The rally opened in song before a series of speakers from other environmental groups in town.
“I’m here on behalf of the Gwich’in Nation just to let everybody know that we have not backed down from protecting the Arctic Refuge,” said Bernadette Demientieff, director of the Gwich’in Steering Committee. “We are going to continue to stand strong in love and in unity, and we will continue to do this in a good way.”
Demientieff said the way in which this legislation was adopted was wrong.
“It is frustrating that there’s people making decisions about our homelands and about the future of our people without even involving us,” Demientieff said. “So we’re outside trying to make a statement and that is to protect the Arctic National Wildlife Refuge, protect the Gwich’in way of life and we will continue to move forward to protect the Porcupine Caribou herd. They are a huge part of our identity and we will not defer from fighting to protect them.”
Enei Begaye, director of the Native Movement organization, echoed many of Demientieff’s concerns.
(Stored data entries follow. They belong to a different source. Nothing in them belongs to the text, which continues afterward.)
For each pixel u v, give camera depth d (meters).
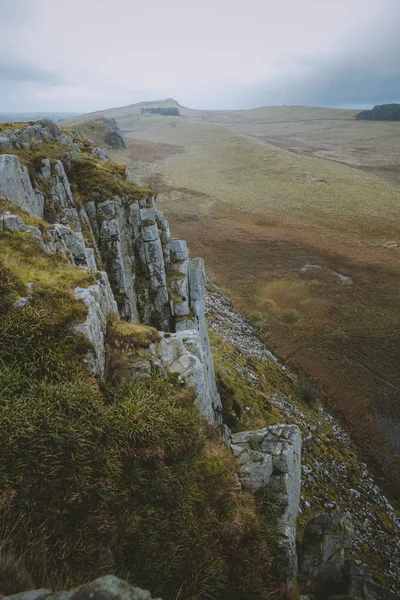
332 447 30.14
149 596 5.33
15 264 12.88
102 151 36.31
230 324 45.88
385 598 14.01
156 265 26.08
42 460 8.13
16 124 29.78
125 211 26.05
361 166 141.25
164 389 12.25
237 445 16.12
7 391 9.27
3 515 7.22
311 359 41.50
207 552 9.43
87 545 7.78
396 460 30.28
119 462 9.13
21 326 10.42
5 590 5.81
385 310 50.25
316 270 62.88
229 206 99.19
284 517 13.07
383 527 24.42
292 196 104.44
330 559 14.45
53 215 21.34
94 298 13.27
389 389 37.34
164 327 25.97
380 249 70.12
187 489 10.10
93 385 10.44
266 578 10.49
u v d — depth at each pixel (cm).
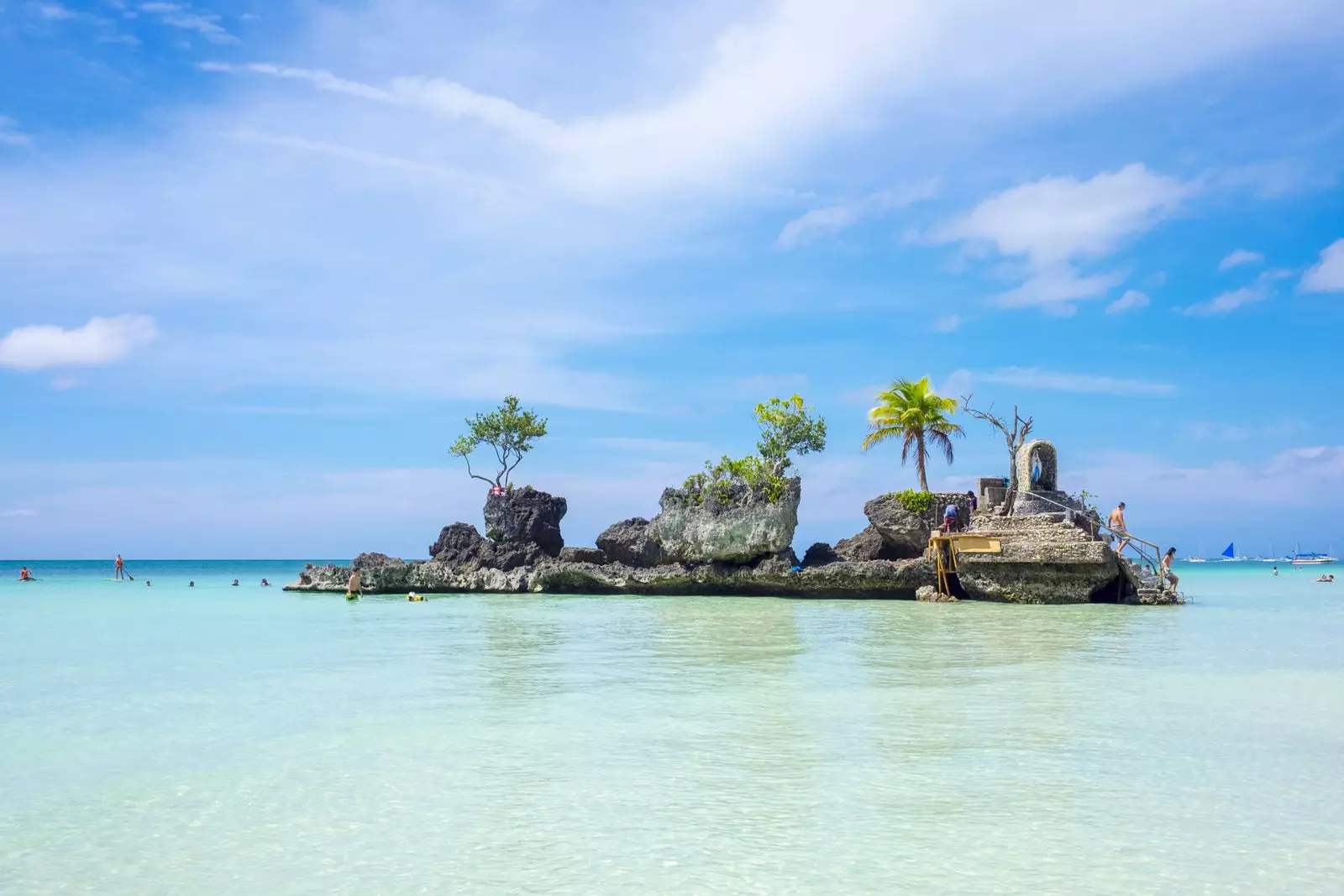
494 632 3197
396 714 1627
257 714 1638
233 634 3212
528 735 1441
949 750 1320
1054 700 1705
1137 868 869
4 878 865
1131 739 1377
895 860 895
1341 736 1395
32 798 1120
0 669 2262
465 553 6328
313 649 2686
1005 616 3619
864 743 1362
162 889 835
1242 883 833
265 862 902
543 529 6241
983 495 4909
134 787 1162
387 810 1061
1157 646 2548
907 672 2073
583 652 2561
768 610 4178
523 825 1005
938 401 5653
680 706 1675
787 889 826
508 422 7019
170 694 1856
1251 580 8400
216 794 1127
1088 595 4153
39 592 6950
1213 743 1350
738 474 5650
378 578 6200
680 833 976
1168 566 4312
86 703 1764
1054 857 898
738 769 1223
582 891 827
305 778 1195
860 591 4988
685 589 5553
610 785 1152
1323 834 959
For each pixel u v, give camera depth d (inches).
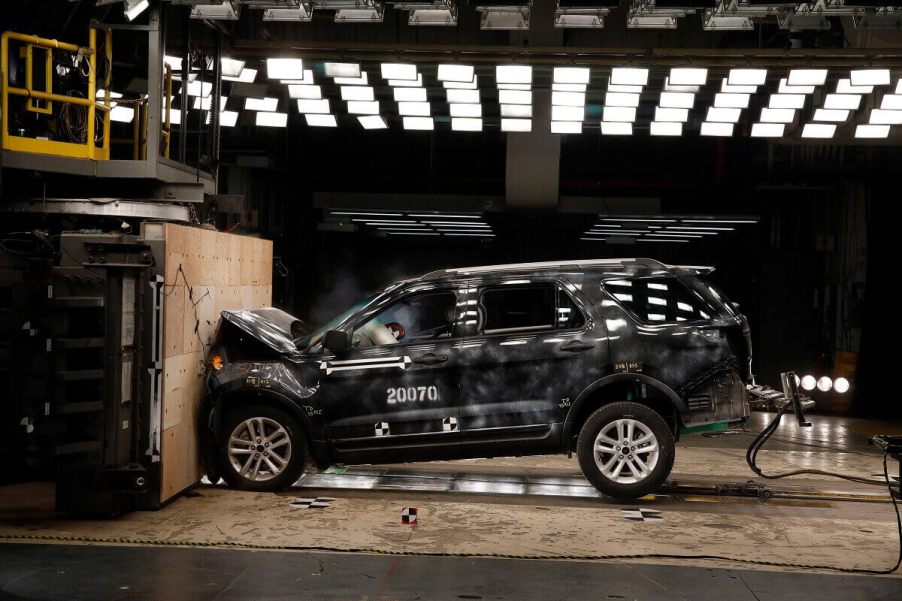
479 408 326.0
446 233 919.7
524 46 473.4
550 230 863.1
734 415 325.1
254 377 327.9
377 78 551.8
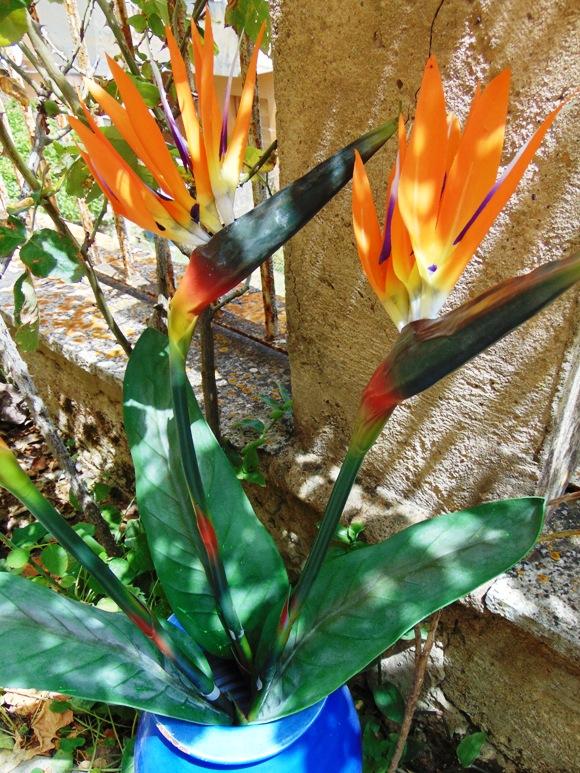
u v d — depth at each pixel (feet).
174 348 1.42
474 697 2.69
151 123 1.29
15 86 3.05
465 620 2.51
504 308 1.04
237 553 2.30
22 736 3.08
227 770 1.91
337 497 1.52
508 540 1.76
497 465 2.30
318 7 1.96
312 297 2.56
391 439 2.60
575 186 1.71
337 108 2.08
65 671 1.82
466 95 1.80
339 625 1.89
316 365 2.72
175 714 1.87
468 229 1.18
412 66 1.85
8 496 4.39
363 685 3.16
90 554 1.64
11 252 2.59
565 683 2.32
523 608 2.23
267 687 1.93
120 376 3.68
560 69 1.60
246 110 1.37
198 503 1.67
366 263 1.23
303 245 2.47
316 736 2.02
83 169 2.52
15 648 1.83
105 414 4.17
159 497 2.34
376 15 1.85
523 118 1.72
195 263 1.30
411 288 1.24
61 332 4.14
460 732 2.84
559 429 2.14
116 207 1.33
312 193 1.24
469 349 1.11
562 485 2.59
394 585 1.85
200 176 1.36
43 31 2.83
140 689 1.87
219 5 3.53
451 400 2.31
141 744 2.16
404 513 2.66
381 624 1.81
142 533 3.36
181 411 1.52
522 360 2.04
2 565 3.06
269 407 3.34
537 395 2.07
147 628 1.79
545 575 2.32
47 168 2.64
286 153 2.33
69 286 4.73
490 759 2.80
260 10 2.58
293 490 2.90
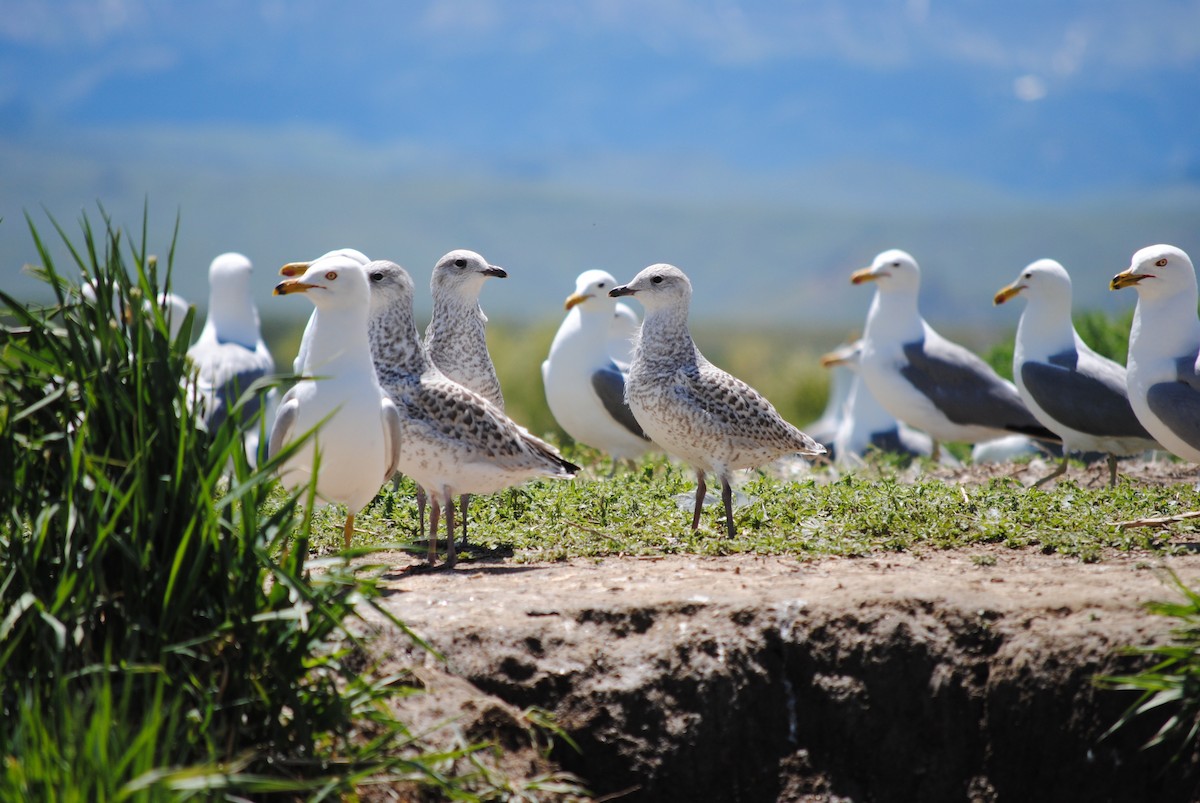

“This is a circumvention of democracy and due process and we just found out about this meeting last night. We’re not here to protest to our local DOI employees. We’re here to carry the message to our interior deputy director. And each one of the folks here today is representing so many others,” Begaye said.
While the Porcupine caribou herd sustains the Gwich’in people, other Native cultures were present during the rally to stand in solidarity.
“I stand with the Gwich’in. We have to take care of our neighbors. Not everybody on the slope is for opening the ANWR. There are many of us, Inupiat, who stand with the Gwich’in,” said Doreen Simmonds, an Inupiaq woman from Utqiagvik.
Princess Johnson, a member of the Fairbanks Climate Action Coalition, had a strong message to Alaska’s congressional delegation on the matter.
“It’s incredibly troubling, but what gives me hope and optimism is to see that in less than 24 hours that this many Alaskans can show up and say, ‘Hey, we’re here, we feel very strongly about this’,” Johnson said. “This is serious and the fact that we’re standing out here and letting our voices be heard, Murkowski, Sullivan, Young, we are watching you. We see exactly what’s going on, what happened with that tax bill. You sold us out with that tax bill and we’re keeping track and we’re going to elect new people to really reflect our values.”
The rally gained support from other local activist and environmental groups as well, including the Northern Alaska Environmental Center.
“We weren’t directly involved in this event but certainly are against development in the refuge and stand in solidarity with Defend the Sacred and their cause,” said Elisabeth Balster Dabney, executive director of the center.